Up until the 1960s the Archbishop of Cashel and Emly threw in the ball at the All-Ireland final. The archbishop is still the patron of the GAA and is guest of honour at All-Ireland final day. Croke Park is called after Archbishop Thomas Croke (1824 – 1902), one of the founding patrons of the organisation.


Watching this year’s final, while concentrating on the game, I kept having flashbacks of another Ireland. 


The new stadium is a masterpiece of design; my expert friends tell me it is a completely different game than was played when archbishops threw in the ball.


It might be an exaggeration to say that every second person in Croke Park would have been a Christian Brother or a priest but all those black suits and hats would have been well scattered around the grounds and there would have been many bishops, archbishops and priests in the VIP seating.


The times they are a-changing; that’s part of the living experience. I keep thinking how the GAA was hand-in-glove with the Catholic Church. 


The GAA is constantly developing. Might the church get some tips from the GAA? If only the Irish bishops could seriously take on board the Synodal ideas, which Pope Francis initiated.


On the website diary of the Archdiocese of Dublin it talks about Friday, August 15, feast Assumption being a ‘Holy Day of Obligation’. What sort of alienating language is that to use.
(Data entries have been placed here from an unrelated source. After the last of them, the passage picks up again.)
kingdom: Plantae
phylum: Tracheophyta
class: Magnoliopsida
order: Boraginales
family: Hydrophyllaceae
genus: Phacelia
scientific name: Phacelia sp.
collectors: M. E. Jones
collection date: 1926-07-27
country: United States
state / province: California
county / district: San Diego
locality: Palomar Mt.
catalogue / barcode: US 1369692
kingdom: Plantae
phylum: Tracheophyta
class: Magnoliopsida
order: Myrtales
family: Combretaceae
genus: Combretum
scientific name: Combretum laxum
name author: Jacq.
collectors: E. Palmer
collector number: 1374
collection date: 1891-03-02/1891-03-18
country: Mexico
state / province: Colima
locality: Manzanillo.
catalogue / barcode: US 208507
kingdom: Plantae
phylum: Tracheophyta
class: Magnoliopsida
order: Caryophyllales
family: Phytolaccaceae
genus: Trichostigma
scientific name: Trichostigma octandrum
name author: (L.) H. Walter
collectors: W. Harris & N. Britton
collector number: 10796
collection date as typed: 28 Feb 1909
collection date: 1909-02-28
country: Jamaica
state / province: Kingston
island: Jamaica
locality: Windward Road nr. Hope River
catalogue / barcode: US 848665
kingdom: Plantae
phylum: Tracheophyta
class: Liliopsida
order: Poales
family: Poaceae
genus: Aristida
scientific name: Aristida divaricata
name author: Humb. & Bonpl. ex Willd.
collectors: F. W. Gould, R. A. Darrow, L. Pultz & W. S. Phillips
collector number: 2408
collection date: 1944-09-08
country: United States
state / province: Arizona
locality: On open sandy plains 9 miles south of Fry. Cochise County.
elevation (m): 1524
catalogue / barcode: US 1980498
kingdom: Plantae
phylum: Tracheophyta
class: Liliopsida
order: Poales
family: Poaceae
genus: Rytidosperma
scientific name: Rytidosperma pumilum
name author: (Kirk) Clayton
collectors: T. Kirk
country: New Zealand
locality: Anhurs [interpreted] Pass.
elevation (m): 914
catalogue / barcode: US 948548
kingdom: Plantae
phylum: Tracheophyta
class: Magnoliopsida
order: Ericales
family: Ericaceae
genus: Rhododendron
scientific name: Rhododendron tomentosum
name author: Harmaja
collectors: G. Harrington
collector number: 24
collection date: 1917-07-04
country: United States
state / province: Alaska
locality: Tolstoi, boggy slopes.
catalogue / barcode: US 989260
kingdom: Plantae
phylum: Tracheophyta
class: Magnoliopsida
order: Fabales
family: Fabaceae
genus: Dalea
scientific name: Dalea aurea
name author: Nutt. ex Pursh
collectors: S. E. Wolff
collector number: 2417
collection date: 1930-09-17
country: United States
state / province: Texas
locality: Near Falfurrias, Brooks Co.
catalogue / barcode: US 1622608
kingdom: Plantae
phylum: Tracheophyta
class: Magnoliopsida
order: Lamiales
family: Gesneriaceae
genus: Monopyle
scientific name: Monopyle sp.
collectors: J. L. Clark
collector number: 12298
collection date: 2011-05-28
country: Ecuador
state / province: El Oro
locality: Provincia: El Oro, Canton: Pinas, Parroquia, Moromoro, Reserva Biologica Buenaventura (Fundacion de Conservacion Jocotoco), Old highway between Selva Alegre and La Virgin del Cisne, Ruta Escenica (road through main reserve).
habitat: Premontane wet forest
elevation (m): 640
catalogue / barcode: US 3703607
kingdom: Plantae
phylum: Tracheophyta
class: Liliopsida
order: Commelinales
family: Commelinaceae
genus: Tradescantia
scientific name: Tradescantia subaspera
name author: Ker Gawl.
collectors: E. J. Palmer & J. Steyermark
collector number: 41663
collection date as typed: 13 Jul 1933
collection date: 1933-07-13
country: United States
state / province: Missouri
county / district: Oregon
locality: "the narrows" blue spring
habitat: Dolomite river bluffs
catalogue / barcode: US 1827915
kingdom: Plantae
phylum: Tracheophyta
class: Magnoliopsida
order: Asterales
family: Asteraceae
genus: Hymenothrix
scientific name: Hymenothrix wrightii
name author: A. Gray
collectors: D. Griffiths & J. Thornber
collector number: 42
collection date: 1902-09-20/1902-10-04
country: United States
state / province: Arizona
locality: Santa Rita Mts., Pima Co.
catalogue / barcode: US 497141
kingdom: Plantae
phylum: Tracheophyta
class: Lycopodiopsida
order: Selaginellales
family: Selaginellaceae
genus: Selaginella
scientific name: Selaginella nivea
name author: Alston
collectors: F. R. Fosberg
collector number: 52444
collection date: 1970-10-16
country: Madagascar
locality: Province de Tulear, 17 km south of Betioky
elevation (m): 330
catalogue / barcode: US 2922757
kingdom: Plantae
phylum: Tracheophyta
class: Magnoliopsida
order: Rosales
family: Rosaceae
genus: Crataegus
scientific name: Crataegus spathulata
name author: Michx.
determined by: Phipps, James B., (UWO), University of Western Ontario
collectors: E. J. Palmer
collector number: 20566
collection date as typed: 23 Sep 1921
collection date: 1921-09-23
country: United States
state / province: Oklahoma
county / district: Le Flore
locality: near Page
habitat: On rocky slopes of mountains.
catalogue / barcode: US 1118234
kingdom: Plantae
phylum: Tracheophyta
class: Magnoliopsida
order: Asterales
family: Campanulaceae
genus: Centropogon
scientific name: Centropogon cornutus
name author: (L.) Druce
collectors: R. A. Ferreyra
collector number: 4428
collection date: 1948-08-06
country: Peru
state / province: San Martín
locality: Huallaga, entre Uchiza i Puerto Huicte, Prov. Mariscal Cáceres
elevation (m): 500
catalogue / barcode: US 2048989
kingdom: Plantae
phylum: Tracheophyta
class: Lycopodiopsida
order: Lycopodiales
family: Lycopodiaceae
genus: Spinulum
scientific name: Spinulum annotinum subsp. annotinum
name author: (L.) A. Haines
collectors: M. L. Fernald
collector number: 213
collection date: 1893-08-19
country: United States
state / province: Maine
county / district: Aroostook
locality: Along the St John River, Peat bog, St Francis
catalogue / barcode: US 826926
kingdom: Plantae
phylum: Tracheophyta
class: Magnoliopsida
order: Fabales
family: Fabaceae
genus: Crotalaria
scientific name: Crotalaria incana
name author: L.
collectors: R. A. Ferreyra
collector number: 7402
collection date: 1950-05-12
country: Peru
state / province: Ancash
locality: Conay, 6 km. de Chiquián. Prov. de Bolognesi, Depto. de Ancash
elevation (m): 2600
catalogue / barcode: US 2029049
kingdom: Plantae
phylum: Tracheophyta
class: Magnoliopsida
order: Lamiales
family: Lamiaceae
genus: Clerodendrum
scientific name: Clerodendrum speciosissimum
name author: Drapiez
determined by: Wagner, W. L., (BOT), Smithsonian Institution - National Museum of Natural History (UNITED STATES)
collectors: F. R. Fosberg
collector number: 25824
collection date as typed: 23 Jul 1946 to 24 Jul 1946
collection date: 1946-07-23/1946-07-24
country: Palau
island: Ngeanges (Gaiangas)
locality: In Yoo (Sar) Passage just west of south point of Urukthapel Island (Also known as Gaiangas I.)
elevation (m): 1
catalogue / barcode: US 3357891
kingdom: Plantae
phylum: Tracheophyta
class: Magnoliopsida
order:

I thoroughly enjoyed the game. 


Up Kerry, and the church/the people of God too.

1 comment:

  1. The Catechism of the Catholic Church, to which you presumably ascribe, states:

    2041 The precepts of the Church are set in the context of a moral life bound to and nourished by liturgical life. The obligatory character of these positive laws decreed by the pastoral authorities is meant to guarantee to the faithful the very necessary minimum in the spirit of prayer and moral effort, in the growth in love of God and neighbor:

    2042 The first precept ("You shall attend Mass on Sundays and holy days of obligation and rest from servile labor") requires the faithful to sanctify the day commemorating the Resurrection of the Lord as well as the principal liturgical feasts honoring the mysteries of the Lord, the Blessed Virgin Mary, and the saints; in the first place, by participating in the Eucharistic celebration, in which the Christian community is gathered, and by resting from those works and activities which could impede such a
    sanctification of these days.

    2177 The Sunday celebration of the Lord's Day and his Eucharist is at the heart of the Church's life.
    "Sunday is the day on which the paschal mystery is celebrated in light of the apostolic tradition and is to be observed as the foremost holy day of obligation in the universal Church."
    "Also to be observed are the day of the Nativity of Our Lord Jesus Christ, the Epiphany, the Ascension of Christ, the feast of the Body and Blood of Christi, the feast of Mary the Mother of God, her Immaculate Conception, her Assumption, the feast of Saint Joseph, the feast of the Apostles Saints
    Peter and Paul, and the feast of All Saints."